Agreed. However, the OP here has been a bit unclear and argumentative. Jacklines vs VHF w/ dsc and ais vs EPIRB (which OP priced at $700) is really a false choice (or a couple of false choices).

Quote:
Originally Posted by MarkofSeaLife View Post
A few days ago we discussed the sailing ship Concordias loss off Brazil in 2010 the EPIRB took one hour to send the GPS information to the Brazilians (who then didnt respond to it for 24 hours).
ALL EPIRBS take about an hour to choof the info off. Hopefully the US coast guard then does something with it in under a day...
Any idea if this was an EPIRB or a GPIRB. I would not put the US response to an emergency beacon on par with Brazil. We don't need any more jingoism around here than we've already had of late, but I'd like to see some stats to back up your suggestion that the USCG is not immediately on top of transmissions from registered EPIRBs.

Quote:
Originally Posted by MarkofSeaLife View Post
If there is a threat of hypothermia the first hour is crucial. Absolutely, positively crucial.
No doubt about the truth of that statement, but how relevant is it really to the OP? The OP didn't talk about an abandon ship incident or going in the water. The hypothermia comment came as a sort of side shot from someone basically blowing up the whole train of the discusion. Beacons have multiple purposes not involving man in water (think: boat up on rocks, heart attack, major trauma, or abandon ship to a raft or dingy).

Quote:
Originally Posted by MarkofSeaLife View Post
If the OP is doing as he says, and not lying to us, and he is costal hopping, costal overnighters, why wouldn't he find it much quicker to ring the CG on a cell phone?
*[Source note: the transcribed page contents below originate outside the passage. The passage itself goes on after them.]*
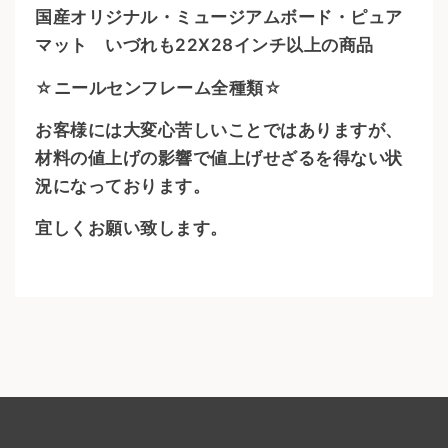
国産オリジナル・ミュージアムボード・ピュア
マット いづれも22X28インチ以上の商品
☆ニールセンフレーム全種類☆
お客様には大変心苦しいことではありますが、
材料の値上げの影響で値上げせざるを得ない状
況になっております。
宜しくお願い致します。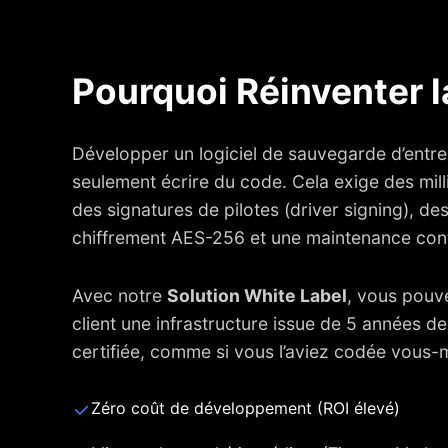
Pourquoi Réinventer l
Développer un logiciel de sauvegarde d’entrep
seulement écrire du code. Cela exige des mill
des signatures de pilotes (driver signing), de
chiffrement AES-256 et une maintenance con
Avec notre
Solution White Label
, vous pouv
client une infrastructure issue de 5 années de
certifiée, comme si vous l’aviez codée vous-
Zéro coût de développement (ROI élevé)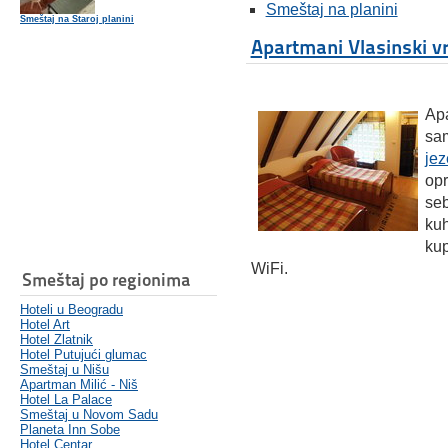
Smeštaj na planini
Smeštaj na Staroj planini
Apartmani Vlasinski vr
Apa
sa
jez
opr
se
kuh
kup
WiFi.
Smeštaj po regionima
Hoteli u Beogradu
Hotel Art
Hotel Zlatnik
Hotel Putujući glumac
Smeštaj u Nišu
Apartman Milić - Niš
Hotel La Palace
Smeštaj u Novom Sadu
Planeta Inn Sobe
Hotel Centar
A cell phone in a zip lock bag are waterproof.
An instant response by the CG is more likely. On the coast the CG may be able to get to any scene in under that magical hour.
This is really why I answered. There is not going to be much (any?) cell phone coverage down east. You are still working your way in that direction, but you'll find that coast pretty uniquely un / underpopulated by US standards. So, I don't think the cell is a realistic substitute.

Quote:
Originally Posted by MarkofSeaLife View Post
I can't see an EPIRB or PLB will outweigh an AIS transponder, which as someone pointed out can be used in fog too... An AIS can be used every day in every navigational situation. In emergency when someone rings the CG they already have the position on their computer, or the last position.
OP is not talking about an AIS transponder. Best I can tell, he means a SH Matrix 2100 (basically a DSC enabled VHF with an AIS receiver). What sort of coastal VHF reception does the USCG have out there? I imagine it is pretty good simply because they are looking out for the fishing fleet, but I don't know. I still think a $200 PLB on the on watch life vest is simple and cheap and covers risks otherwise uncovered by the other "options" (PLB btw will guide rescuers on site as well). But, hey, you go how you are comfortable -- beyond the basic CG required items -- no one can tell you what is right for you (I imagine that the OP got that point a while back and now we are just doing that dance we call the sailnet . . .).

Last edited by blowinstink; 11-26-2012 at 04:26 PM.